Nobody should struggle in silence: hear from Debbie
Debbie Chapman is a Mental Health First Aider at Havenmere care home in Immingham. This Time to Talk Day, she shares how becoming a Mental Health First Aider has not only helped her colleagues, but it’s also helped her own personal journey to recovery.
“I’ve worked for Exemplar Health Care for 14 years and for many of those years, I’ve struggled with my mental health in silence. I somehow found the strength and courage to speak to a few close colleagues about my depression and anxieties caused by trauma as a child. The one thing that stood out when I opened up to colleagues was comments like “but you come across as so strong and in control of your life” and “I would have never thought someone like you would be struggling.”
“My response to this was that mental health can affect anybody, and someone who may come across as strong and stable may be, in reality, struggling.
“It was during this time that I saw an email asking colleagues if they’d like to train as a Mental Health First Aider. Instantly, this caught my attention - I wondered how many other colleagues felt the same as myself. I requested to do the course and officially became a Mental Health First Aider in 2019.
“I took on this role so I could make a difference if one of my colleagues needed any support with their mental health. I wanted to provide a point of contact for my colleagues.
“Colleagues can come and have a confidential confirmation and access support in a safe and non-judgemental space.
“The course has not only given me the confidence to support others, but it’s also helped my own personal journey to recovery.
“During my time as a Mental Health First Aider, I’ve held coffee afternoons for colleagues to get together and talk about mental health. These have been successful and people find them very empowering. Colleagues feel at ease talking about their personal experiences and listening to other experiences.
“These group activities help us to reduce the stigma around mental health. They provide colleagues with reassurance that they’re not alone, and that mental health doesn’t discriminate and can affect anyone.
“I’ve also done training about mindfulness, which has been invaluable in my Mental Health First Aider role.
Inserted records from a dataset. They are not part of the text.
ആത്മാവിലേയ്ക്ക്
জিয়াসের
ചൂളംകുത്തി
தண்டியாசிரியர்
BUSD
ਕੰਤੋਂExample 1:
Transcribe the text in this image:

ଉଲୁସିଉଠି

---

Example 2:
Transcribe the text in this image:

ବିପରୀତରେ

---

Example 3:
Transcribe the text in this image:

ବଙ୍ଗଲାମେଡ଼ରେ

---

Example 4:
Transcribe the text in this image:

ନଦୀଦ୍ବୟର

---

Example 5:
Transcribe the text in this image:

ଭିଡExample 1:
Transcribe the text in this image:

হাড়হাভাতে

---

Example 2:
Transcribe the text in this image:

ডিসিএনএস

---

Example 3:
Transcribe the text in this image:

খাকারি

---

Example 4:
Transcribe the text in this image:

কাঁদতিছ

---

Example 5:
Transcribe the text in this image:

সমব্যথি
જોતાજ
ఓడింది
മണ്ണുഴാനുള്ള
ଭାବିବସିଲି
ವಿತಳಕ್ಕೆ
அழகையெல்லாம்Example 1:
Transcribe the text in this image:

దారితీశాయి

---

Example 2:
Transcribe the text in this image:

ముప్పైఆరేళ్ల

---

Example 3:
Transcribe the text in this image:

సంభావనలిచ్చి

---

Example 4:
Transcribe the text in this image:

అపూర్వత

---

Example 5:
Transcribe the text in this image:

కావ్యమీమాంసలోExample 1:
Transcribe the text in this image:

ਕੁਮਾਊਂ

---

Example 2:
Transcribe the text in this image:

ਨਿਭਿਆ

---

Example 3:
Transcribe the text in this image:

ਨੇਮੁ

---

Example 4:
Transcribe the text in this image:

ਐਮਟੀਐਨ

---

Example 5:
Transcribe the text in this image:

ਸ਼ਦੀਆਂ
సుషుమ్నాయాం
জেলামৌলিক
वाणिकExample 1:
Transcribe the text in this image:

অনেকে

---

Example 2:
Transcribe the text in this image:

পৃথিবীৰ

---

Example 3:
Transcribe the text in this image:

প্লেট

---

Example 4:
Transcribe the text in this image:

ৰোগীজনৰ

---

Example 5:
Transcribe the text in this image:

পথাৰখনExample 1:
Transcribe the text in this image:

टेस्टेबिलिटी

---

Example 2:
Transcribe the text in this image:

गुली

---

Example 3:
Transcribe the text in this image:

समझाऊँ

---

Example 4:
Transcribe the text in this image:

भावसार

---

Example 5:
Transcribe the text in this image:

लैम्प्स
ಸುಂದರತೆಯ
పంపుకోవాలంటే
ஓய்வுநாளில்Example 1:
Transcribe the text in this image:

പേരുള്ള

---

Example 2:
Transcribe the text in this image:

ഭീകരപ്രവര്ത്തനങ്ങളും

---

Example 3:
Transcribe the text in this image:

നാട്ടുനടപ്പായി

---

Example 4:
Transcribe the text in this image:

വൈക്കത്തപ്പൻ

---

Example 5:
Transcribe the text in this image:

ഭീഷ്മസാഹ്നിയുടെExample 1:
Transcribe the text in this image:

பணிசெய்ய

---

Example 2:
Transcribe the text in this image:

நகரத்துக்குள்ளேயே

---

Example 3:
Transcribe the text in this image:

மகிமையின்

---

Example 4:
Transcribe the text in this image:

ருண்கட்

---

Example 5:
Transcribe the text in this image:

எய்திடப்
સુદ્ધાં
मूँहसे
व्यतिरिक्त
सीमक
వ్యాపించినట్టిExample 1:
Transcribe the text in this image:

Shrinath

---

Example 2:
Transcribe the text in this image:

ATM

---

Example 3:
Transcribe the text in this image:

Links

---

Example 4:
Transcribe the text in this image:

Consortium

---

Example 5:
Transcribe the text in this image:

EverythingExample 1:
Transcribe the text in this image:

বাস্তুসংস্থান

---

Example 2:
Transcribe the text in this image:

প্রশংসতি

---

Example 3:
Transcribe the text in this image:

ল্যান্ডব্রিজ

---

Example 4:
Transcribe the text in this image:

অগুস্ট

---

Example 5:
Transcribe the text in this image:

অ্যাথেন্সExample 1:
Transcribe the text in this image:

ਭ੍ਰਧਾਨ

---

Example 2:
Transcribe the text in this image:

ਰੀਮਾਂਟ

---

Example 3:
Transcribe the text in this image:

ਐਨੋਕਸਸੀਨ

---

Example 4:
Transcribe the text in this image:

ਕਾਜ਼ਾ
“My advice this Time to Talk Day is that talking is powerful and the first step to recovery, despite it being difficult for many.
“I’ve found that some people still find it difficult to talk about their mental health, or believe that their experience aren’t significant.
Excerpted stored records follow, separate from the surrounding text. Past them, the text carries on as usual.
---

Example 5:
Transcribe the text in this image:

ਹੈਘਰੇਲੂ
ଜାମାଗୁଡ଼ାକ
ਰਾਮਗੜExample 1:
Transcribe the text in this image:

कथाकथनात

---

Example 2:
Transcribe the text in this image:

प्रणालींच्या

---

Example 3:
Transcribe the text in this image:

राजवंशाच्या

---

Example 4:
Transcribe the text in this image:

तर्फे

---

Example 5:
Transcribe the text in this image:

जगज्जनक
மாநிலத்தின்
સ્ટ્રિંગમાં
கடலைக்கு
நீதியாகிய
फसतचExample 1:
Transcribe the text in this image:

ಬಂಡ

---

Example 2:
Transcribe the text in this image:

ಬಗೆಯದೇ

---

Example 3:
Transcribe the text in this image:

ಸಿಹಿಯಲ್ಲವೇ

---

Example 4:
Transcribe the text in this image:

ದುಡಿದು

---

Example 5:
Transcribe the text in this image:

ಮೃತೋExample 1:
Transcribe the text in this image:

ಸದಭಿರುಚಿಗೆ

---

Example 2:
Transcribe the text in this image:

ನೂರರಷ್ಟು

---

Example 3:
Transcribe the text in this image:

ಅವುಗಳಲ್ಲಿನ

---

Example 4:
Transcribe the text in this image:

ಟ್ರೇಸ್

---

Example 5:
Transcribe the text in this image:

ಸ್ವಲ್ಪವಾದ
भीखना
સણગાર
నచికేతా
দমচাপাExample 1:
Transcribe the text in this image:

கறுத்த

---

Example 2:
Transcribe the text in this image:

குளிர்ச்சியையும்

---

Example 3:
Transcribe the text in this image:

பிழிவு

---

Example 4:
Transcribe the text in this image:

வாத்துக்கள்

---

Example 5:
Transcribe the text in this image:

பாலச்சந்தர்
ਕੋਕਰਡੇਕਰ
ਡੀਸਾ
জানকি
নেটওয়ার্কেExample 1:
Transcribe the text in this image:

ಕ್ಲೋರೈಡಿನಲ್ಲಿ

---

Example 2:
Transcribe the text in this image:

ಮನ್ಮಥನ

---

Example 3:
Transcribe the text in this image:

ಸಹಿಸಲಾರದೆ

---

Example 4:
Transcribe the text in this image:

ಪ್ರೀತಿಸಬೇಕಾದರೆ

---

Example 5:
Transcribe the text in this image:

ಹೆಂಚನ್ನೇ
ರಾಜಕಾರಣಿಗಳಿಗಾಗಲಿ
“Without the training, I would not be able to identify, understand and respond to someone struggling with their mental health and these colleagues would remain under the radar.
“I’ve received so much positive feedback from colleagues who I’ve supported with their mental health, ranging from general life issues to suicidal thoughts. To know I’m making a difference to colleagues is amazing. I’m grateful for the support from my Manager and Exemplar Health Care which makes it possible for me to do this role and help others.
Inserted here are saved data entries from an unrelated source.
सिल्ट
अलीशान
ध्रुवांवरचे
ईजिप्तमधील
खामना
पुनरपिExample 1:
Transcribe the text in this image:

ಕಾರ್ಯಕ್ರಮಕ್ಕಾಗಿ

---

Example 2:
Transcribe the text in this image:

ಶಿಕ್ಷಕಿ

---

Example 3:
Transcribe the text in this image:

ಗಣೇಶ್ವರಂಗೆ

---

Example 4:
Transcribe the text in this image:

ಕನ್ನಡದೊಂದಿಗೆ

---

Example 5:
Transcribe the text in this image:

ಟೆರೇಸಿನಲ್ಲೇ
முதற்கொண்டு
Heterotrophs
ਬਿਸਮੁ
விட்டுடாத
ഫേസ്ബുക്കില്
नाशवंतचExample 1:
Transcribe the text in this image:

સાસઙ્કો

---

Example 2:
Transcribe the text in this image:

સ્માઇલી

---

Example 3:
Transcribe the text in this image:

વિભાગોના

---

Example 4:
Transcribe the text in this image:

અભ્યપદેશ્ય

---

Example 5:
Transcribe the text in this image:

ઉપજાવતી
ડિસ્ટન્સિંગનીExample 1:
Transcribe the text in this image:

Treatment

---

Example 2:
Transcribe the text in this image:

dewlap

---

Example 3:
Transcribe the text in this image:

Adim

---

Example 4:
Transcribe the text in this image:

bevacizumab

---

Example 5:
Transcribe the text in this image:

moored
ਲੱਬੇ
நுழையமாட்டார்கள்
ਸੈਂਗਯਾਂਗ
“My greatest wish for the future would be that mental health continues to be talked about, especially in the workplace. I hope that people feel confident to open up and receive support from not only professionals, but from their colleagues in a non-judgemental way.
“Nobody should struggle in silence.”
Start a conversation this Time to Talk Day
This Time to Talk Day, we’re encouraging everyone to have a conversation about mental health.
Supporting colleague mental health at Exemplar Health Care
Exemplar Health Care is committed to supporting colleague mental health and wellbeing at work through a range of support and initiatives.
As well as our incredible team of Mental Health First Aiders, our colleagues have access to a 24/7 support and counselling through our award-winning Employee Assistance Programme with Health Assured.
The programme provides confidential support, information and advice about things such as stress, pregnancy, relationships issues, bereavement, legal information, health, debt, landlords, neighbours or nutrition.